Am Law 100 Says Revenue Per Lawyer Has Dropped For the First Time Since 1991

The American Lawyer’s Am Law 100 Issue is leading with Foreshadowing Layoffs, 2008 Revenue Per Lawyer, Partner Profits Dropped for the First Time since 1991

The Am Law 100 issue of Incisive Media’s The American Lawyer has revealed that the top-grossing firms in the USA have continued to expand and hire aggressively last year, even as the nation’s economy and the demand for high-end legal work—especially in the corporate and finance sectors — hurtled towards a precipice.

The press release for the issue goes on to say

While total gross revenue for the group grew by 4.1 percent, lawyer head count at all levels grew even faster, increasing by 5.4 percent, to 81,992 lawyers. As a result, both average profits per partner and average revenue per lawyer dropped last year for the first time since 1991, setting the stage for massive law firm layoffs that began late in 2008 and have continued throughout 2009, as firms struggled to bring staffing and costs into equilibrium with a recessionary economy. The 2009 Am Law 100 rankings, based on FY 2008 financial performance data, are featured in the redesigned May issue of the magazine, available beginning today. Selected Am Law 100 survey results are also available at and

“All great runs come to an end. After 17 years of revenue and profit growth—sometimes spectacular growth—big law firms hit a bump in 2008,” said editor in chief Aric Press. “They hired too many lawyers, just as their clients were pulling back. As a result, 2009 is shaping up as a much more difficult year.”

Profits per partner fell by 4.3 percent, to an average of $1.26 million, and revenue per lawyer dropped 1.2 percent, to $818,000. The downturn was widespread but not ubiquitous; overall, it was felt most acutely by the list’s 57 national, international and New York-based firms.

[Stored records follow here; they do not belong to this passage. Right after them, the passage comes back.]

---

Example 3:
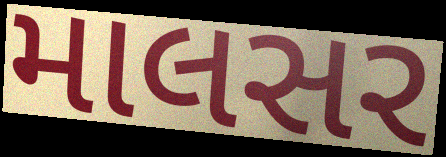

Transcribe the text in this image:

માલસર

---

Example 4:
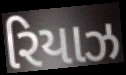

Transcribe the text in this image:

રિયાઝ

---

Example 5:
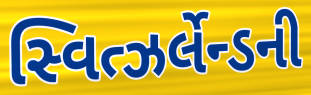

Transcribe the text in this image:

સ્વિત્ઝર્લેન્ડની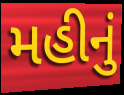
મહીનુંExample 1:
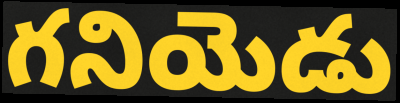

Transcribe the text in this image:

గనియెడు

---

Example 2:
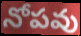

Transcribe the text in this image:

నోపవు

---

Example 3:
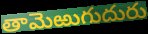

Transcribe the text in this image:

తామెఱుగుదురు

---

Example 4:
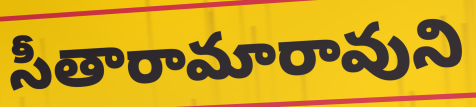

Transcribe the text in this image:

సీతారామారావుని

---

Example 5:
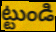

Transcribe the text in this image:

ట్టుండిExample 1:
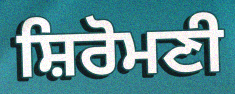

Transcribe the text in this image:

ਸ਼ਿਰੋਮਣੀ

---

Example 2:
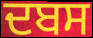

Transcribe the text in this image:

ਦਬਸ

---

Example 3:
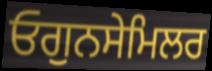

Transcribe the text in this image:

ਓਗੁਨਸੇਮਿਲਰ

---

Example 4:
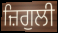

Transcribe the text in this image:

ਜ਼ਿਗੁਲੀ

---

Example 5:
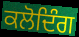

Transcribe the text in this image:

ਕਲੋਦਿੰਗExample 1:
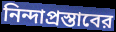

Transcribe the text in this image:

নিন্দাপ্রস্তাবের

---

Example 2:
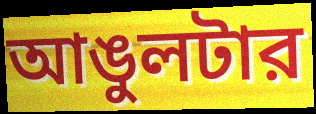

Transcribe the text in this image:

আঙুলটার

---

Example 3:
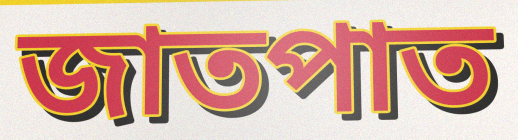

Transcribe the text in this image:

জাতপাত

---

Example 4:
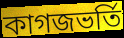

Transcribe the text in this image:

কাগজভর্তি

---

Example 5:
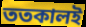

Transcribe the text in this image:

ততকালই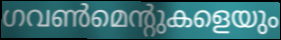
ഗവൺമെന്റുകളെയും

Skadden again led the list in gross revenue, posting $2.2 billion, an increase of 1.4 percent. Baker & McKenzie moved into second place, with gross revenue jumping 19.6 percent to $2.19 billion. Wachtell remained atop the PPP rankings at $4.0 million, despite an 18.9 percent drop in PPP and also ranked first in revenue per lawyer with $2.5 million, a decrease of 13.4 percent over last year’s RPL.

But even in a down year, there were bright spots. Based on virtually every measure, the Am Law 100 at the end of FY 2008 was slightly ahead of where it was in fiscal year 2006. Sixteen firms still logged profits per partner of $2 million or more, although down from last year’s record 19. And, since 1991, the Am Law 100 firms, as a group, have doubled in size and gross, while equity partner profits have shot up by 215 percent.

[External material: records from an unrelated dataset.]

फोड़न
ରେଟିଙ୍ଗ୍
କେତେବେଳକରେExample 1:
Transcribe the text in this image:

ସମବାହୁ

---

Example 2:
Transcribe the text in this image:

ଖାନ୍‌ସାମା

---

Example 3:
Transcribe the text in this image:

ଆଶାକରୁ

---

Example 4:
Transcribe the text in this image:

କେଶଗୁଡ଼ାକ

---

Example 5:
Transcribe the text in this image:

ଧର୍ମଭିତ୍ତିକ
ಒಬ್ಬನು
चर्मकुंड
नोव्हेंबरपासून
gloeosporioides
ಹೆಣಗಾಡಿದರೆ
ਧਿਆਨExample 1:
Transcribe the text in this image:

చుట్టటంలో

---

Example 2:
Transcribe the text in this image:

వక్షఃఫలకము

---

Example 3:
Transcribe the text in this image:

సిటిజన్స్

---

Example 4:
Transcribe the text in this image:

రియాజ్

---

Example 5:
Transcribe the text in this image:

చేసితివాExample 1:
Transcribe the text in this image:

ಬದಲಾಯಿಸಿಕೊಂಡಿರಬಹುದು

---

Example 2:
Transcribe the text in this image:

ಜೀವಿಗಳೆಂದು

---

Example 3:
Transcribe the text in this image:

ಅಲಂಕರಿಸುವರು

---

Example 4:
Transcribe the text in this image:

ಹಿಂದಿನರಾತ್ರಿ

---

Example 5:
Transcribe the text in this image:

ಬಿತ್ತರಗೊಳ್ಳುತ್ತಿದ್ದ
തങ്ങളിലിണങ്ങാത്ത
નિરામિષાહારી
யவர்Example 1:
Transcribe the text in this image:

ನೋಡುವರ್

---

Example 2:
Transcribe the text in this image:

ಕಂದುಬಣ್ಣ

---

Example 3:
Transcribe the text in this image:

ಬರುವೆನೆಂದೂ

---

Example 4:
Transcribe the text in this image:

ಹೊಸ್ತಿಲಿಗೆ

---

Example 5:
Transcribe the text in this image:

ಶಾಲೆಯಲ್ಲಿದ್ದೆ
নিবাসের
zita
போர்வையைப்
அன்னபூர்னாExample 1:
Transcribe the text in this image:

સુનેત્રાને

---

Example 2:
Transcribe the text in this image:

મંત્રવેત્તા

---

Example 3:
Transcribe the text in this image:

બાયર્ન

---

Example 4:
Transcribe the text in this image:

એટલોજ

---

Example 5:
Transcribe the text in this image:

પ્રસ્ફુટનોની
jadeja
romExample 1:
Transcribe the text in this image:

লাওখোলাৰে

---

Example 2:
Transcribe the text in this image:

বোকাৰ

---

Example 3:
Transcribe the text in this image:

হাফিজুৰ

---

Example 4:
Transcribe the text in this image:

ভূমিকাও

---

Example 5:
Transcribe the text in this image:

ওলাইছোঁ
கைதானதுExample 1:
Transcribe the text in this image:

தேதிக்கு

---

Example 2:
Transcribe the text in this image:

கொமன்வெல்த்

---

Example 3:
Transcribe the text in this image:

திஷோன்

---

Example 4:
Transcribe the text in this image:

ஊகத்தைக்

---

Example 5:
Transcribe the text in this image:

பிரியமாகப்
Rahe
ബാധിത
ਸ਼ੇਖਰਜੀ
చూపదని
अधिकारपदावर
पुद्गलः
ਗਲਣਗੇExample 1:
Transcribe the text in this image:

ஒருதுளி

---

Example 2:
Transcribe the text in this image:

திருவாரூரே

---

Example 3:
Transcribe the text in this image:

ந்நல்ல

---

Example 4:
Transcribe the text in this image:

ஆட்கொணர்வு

Firms again created more nonequity partners than equity partners last year. That has been the case each year since 1999, as firms have increased the number of income partners by 300 percent while increasing the number of equity partners by only 33 percent over the period.

Five new firms joined this year’s Am Law 100, including 12-year-old Boies, Schiller & Flexner and the newly merged Husch Blackwell Sanders.

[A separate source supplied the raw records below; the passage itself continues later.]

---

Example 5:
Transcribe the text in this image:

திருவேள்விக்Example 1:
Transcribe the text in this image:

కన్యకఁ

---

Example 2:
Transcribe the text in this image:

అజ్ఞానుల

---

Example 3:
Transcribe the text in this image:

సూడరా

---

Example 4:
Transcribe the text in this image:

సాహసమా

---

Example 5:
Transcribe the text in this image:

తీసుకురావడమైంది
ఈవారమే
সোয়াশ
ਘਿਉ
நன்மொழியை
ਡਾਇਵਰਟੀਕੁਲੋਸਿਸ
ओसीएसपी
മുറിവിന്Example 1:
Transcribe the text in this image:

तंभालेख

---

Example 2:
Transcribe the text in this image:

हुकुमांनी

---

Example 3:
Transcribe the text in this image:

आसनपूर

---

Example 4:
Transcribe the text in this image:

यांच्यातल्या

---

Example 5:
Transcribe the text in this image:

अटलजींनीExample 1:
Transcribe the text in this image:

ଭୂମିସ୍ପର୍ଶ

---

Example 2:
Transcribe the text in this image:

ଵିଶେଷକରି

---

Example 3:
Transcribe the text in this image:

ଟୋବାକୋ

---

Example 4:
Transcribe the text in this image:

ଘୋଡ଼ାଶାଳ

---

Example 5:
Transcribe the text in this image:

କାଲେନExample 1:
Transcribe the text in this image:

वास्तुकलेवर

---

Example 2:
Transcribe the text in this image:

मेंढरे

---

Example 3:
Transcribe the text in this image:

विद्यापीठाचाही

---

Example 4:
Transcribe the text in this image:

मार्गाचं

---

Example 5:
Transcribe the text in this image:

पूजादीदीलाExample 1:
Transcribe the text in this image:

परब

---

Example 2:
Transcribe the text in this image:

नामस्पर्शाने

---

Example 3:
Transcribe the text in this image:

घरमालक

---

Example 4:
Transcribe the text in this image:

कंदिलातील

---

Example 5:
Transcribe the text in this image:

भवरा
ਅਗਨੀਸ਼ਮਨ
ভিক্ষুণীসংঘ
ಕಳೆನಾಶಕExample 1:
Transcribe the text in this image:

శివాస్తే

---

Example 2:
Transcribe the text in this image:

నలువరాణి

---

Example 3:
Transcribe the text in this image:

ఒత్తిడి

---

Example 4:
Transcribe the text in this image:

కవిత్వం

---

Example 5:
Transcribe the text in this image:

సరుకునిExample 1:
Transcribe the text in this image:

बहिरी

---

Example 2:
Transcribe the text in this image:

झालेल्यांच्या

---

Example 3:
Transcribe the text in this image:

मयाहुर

Readers of this month’s print magazine will find a new design and organizational structure inside, including new opening pages for many sections and new sections on “The Churn” and “New Business,” as well as “Lawyers Lives,” a new section focused on life issues outside of work and lawyers’ passions. The new design also reflects a closer alignment between the organization of the print magazine and the Web site.

As an addendum this piece at the Law & More blog is worth a read as well

2012 in 2009, for BigLaw: No Ordinary Downturn

Journalist Gregg Braden says that cosmic shift scheduled for 2012 will happen because of "a reversal of the Earth’s magnetic poles." For BigLaw, it is appearing that what’s being referred to as "2012" is already under way. No, in the legal business, this is no ordinary downturn. This is a systemic and irreversible upheaval.

Take breaking news about Cravath, Swaine & Moore. As Susan Beck reports in THE AMERICAN LAWYER, this once pillar of the White-Shoe Legal Establishment experienced a 13% drop in revenue and a 24% decline in PPP. Its cash cow – that deep-pocketed Wall Street – is no more, at least not for a long time. Beck observes that "the future" of Cravath and about 14 other elite firms "is as uncertain as the Wall Street world they draw their strength from."

The layoffs go on and on. The latest are the 10 more associates cut at Wildman, Harrold, Allen & Dixon. Nixon Peabody reduced first-year salaries to $145,000 from $160,000. Meanwhile associates at Nixon Peabody are bumping into Pay-for-Performance slashes of up to 20 percent in salary.

What’s going down, pun intended, in BigLaw is analogous to what occurred in the early 1980s in Corporate America. That whopper of a recession, along with the emergence of a global economy driven by technology, triggered a model restructuring which is still a work-in-progress. The term "redundancy" was shorthand for radically eliminating full-time high paid employees who had benefits.